Moorevylix garments are built from a short list of materials sourced from suppliers we know by name. Below are the eight we lean on most. Mill records and milling-batch documentation are available on request — email us with the SKU.

Heavyweight 250gsm cotton

Source · Carolina mill, est. 1947

Our base tee fabric. Dense, durable, low-shrink — the way a tee felt before they got cheap. Pre-washed in cohort, hand-finished hems on the boxy fits.

320gsm fleece

Source · Lithuanian fleece mill

The mid- and heavyweight crewneck and hoodie fabric. Brushed inside, dense outside, holds its shape through hundreds of wash cycles.

Cone Mills selvedge denim

Source · Greensboro, NC (limited)

For our seasonal denim drops. North Carolina selvedge from one of the last operating denim mills in the U.S.

Pima cotton long-staple

Source · Arizona, US-grown

For our long-sleeve range. Long fiber means soft hand and minimal pilling. Single-mill sourcing keeps the cohort consistent.

Merino wool blend

Source · NZ merino + Italian spinning

For cardigans and limited topcoats. Soft, warm, and naturally moisture-managing without the price of cashmere.

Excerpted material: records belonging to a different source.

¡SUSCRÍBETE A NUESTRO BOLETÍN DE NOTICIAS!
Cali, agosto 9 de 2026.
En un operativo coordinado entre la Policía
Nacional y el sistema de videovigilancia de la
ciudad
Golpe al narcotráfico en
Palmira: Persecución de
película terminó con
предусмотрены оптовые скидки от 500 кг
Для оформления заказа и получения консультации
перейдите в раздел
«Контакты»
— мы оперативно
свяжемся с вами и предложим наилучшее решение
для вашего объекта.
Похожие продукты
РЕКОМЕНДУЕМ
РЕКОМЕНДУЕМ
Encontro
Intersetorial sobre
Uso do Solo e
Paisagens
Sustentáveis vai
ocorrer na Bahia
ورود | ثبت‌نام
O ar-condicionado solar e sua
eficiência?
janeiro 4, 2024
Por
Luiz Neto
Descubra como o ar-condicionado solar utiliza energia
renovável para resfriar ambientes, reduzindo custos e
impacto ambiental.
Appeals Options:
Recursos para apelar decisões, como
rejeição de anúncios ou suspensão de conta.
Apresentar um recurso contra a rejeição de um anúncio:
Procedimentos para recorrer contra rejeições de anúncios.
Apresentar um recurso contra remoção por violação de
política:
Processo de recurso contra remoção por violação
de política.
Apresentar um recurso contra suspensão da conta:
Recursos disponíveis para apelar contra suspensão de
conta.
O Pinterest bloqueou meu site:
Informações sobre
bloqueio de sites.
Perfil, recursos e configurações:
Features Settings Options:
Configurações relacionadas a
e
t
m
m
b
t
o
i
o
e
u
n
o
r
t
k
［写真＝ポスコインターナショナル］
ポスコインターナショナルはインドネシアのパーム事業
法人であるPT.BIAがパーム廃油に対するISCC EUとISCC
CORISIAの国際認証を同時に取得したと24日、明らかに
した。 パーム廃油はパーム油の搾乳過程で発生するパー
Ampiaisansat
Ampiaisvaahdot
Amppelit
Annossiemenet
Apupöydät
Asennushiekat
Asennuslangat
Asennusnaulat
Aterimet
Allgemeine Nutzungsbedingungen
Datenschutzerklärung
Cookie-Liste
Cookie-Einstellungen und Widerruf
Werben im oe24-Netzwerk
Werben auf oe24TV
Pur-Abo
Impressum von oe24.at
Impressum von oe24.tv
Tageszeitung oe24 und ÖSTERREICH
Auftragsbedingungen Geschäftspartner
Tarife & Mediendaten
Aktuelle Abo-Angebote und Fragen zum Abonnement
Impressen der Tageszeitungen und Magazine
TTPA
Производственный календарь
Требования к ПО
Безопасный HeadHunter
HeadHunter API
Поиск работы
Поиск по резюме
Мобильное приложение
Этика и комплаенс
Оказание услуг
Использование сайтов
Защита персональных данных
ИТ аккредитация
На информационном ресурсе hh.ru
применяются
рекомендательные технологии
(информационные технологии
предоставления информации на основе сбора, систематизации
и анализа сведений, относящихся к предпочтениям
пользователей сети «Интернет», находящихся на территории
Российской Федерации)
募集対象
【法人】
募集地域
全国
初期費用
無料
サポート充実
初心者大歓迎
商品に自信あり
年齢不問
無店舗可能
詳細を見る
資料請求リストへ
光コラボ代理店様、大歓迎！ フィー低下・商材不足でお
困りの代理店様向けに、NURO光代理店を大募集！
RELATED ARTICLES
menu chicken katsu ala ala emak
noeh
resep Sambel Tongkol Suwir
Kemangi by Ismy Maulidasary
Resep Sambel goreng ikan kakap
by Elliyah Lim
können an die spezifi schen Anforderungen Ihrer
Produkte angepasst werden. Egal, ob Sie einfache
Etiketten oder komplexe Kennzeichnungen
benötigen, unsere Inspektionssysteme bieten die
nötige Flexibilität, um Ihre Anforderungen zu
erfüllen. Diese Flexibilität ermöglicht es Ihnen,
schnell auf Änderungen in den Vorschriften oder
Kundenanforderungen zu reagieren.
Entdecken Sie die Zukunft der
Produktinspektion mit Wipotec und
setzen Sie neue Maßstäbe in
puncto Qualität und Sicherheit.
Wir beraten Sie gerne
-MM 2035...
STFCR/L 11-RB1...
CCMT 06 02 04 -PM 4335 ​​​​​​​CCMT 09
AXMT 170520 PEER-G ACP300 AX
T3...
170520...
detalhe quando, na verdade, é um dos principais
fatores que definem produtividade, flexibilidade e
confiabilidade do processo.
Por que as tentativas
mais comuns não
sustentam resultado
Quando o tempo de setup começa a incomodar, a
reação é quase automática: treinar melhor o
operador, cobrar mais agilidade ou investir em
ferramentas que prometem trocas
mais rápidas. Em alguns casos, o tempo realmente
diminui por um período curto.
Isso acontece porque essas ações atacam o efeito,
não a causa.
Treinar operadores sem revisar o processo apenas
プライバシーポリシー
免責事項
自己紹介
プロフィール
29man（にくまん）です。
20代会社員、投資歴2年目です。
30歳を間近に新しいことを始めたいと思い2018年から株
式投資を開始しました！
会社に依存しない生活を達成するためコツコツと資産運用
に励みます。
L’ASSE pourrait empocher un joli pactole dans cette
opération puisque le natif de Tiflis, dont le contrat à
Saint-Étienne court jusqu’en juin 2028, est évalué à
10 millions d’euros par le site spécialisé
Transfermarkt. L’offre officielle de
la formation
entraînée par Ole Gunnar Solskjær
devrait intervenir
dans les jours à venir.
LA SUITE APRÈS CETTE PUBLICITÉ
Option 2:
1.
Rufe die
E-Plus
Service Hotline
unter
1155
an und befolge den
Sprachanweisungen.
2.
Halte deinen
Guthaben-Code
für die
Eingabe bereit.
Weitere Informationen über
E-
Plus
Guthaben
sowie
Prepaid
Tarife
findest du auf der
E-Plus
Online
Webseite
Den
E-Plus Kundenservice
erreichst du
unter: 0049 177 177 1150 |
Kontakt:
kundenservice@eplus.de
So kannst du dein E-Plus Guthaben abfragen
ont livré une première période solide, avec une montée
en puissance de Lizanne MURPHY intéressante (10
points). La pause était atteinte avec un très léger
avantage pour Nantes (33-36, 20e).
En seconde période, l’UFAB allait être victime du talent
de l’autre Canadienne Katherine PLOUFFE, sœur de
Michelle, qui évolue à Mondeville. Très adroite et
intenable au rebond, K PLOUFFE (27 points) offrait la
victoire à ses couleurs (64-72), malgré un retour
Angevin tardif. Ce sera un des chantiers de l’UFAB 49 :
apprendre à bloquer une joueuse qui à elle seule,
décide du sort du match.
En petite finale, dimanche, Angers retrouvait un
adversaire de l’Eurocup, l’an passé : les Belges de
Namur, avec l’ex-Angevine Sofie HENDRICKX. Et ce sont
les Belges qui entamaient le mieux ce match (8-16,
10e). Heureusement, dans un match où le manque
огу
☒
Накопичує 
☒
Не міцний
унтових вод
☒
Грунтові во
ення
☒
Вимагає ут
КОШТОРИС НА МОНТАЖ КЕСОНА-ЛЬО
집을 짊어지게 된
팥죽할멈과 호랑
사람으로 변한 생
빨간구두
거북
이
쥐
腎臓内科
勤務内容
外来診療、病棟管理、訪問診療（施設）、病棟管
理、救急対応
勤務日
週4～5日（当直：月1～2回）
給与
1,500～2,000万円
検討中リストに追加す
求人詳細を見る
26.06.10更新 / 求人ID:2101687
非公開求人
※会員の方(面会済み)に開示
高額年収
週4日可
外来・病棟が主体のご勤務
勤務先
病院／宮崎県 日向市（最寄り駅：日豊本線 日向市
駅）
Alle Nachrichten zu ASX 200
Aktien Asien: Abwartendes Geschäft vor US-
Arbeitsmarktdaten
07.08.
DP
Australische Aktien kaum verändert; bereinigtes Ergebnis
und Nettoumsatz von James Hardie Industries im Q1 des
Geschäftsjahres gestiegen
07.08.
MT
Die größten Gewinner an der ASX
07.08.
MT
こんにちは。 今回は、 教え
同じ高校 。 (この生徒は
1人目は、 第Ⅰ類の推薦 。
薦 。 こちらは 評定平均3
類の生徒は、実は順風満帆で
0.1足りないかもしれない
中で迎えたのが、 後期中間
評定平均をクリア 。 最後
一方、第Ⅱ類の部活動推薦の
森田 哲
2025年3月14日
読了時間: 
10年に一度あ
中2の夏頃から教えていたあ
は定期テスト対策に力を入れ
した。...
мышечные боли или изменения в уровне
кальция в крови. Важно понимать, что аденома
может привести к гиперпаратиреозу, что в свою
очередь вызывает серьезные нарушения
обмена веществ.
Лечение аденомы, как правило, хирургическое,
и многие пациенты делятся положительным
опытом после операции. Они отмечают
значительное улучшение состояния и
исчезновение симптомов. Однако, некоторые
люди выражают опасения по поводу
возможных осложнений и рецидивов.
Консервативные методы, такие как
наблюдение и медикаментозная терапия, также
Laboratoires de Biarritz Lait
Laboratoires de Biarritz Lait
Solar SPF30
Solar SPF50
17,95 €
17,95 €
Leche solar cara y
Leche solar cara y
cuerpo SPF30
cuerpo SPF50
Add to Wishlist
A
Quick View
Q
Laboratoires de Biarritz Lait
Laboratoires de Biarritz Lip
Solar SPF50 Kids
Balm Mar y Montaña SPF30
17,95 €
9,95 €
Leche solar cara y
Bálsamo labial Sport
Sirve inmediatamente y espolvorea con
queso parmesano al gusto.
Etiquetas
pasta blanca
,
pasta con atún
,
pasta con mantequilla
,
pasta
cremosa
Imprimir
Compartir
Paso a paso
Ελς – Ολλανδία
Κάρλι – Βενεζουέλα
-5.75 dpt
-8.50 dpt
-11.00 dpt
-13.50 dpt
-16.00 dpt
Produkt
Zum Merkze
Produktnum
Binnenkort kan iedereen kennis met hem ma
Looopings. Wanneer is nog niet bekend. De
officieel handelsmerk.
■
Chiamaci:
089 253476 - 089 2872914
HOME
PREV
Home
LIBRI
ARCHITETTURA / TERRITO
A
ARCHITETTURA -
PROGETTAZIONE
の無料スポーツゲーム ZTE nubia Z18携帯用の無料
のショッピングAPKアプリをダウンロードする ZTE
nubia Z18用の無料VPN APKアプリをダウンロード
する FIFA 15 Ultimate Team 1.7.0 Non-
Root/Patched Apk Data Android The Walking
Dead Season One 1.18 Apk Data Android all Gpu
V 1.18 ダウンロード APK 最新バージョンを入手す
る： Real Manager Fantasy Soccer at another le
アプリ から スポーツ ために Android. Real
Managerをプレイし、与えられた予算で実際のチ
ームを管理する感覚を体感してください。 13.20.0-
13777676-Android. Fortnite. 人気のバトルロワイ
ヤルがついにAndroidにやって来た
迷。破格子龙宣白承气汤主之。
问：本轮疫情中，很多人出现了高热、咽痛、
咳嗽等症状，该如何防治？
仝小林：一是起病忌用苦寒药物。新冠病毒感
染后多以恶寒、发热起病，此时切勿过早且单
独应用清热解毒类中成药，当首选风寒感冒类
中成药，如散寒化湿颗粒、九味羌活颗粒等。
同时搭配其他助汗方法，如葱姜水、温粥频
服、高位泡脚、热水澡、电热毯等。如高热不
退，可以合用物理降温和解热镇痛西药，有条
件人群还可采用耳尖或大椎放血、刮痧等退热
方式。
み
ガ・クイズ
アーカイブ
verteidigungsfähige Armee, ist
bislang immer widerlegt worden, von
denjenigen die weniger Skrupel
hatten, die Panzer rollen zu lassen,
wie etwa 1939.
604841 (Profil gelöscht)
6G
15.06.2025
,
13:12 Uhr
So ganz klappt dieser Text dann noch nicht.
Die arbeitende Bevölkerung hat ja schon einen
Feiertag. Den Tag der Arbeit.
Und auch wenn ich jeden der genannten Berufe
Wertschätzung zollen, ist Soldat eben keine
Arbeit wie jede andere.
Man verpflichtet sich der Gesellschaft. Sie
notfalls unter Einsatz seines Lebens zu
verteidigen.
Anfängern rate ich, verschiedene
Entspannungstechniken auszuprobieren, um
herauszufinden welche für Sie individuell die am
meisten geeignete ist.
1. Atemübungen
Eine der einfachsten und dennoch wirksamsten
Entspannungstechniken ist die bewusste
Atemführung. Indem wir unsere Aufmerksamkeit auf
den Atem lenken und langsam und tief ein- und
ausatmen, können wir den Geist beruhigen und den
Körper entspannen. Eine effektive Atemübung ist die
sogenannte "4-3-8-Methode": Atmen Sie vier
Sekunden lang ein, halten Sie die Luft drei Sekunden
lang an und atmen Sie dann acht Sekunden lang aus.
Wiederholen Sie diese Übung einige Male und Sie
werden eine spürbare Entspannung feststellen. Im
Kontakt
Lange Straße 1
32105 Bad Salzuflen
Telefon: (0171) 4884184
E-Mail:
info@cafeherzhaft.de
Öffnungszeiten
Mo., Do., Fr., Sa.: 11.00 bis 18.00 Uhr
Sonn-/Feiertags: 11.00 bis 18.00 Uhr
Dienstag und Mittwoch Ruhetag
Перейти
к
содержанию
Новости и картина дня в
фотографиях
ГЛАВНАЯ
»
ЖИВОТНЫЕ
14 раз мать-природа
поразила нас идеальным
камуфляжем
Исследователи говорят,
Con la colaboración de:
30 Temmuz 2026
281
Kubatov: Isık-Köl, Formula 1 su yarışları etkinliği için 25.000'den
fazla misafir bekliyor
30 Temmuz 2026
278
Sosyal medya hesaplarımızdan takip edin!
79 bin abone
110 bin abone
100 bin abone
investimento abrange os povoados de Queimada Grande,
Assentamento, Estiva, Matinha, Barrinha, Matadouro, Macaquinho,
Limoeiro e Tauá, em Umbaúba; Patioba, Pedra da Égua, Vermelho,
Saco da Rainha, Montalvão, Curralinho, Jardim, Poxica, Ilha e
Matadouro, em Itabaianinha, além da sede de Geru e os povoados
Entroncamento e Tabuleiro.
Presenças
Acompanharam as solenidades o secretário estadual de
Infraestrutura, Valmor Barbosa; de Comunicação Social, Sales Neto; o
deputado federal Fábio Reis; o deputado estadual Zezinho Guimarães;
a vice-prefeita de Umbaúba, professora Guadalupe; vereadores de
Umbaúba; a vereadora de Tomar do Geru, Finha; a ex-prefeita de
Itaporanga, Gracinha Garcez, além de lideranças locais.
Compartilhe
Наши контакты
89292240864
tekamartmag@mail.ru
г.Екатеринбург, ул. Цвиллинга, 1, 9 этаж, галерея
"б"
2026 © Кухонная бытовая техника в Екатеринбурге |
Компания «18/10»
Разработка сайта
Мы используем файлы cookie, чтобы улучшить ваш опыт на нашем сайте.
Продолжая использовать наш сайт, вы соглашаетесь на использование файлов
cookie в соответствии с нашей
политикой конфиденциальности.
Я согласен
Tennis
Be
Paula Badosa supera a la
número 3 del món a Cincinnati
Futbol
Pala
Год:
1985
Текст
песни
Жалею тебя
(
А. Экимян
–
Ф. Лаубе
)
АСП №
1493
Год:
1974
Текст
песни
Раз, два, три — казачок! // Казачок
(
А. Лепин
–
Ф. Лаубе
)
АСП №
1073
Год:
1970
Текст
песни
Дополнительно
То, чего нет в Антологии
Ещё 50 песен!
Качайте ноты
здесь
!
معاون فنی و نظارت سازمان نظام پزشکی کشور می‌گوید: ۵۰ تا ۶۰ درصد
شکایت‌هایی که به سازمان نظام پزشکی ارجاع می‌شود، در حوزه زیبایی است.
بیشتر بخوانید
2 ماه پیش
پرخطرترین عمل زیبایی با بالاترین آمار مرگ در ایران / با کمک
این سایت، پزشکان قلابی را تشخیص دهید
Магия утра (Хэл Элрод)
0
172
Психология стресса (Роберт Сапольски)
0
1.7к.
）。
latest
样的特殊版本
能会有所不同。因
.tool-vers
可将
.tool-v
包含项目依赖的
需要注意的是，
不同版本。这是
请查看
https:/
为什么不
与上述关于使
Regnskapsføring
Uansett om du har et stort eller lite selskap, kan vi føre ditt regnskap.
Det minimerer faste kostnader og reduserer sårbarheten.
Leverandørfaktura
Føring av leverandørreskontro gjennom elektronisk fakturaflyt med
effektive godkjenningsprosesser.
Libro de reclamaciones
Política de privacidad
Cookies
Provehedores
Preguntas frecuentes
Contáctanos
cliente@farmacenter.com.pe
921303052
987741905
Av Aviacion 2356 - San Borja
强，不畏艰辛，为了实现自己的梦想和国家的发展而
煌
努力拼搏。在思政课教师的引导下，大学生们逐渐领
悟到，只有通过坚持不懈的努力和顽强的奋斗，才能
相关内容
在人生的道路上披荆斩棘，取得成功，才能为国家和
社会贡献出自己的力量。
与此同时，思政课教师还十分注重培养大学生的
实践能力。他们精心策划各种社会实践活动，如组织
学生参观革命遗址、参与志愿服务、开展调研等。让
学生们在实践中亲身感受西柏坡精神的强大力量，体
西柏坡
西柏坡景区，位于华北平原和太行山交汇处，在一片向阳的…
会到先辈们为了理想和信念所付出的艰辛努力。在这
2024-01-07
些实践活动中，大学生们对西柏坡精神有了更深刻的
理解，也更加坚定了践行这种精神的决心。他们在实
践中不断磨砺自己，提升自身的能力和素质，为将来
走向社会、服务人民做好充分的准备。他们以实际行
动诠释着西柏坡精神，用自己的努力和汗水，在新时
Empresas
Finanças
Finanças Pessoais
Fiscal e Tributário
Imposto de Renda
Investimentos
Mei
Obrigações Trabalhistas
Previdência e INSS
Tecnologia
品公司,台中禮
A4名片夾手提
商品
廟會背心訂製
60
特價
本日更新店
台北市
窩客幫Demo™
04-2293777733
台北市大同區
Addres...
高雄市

Embroidery thread (40-weight rayon)

Source · Marathon Threads, Detroit

What our chest logos are stitched with. Holds a clean line through hundreds of washes. Not a print, not a transfer.

YKK zippers (Excella)

Source · Macon, GA

The premium YKK pull, in matte gunmetal. We pay 4× what fast-fashion brands pay for zippers, and we’ll keep doing it.

Cotton ribbing

Source · Same Carolina mill

For cuffs and waistbands. Tight rib, slow recovery — the part of a hoodie you usually find frayed first. Ours is double-stitched and engineered to outlast the body fabric.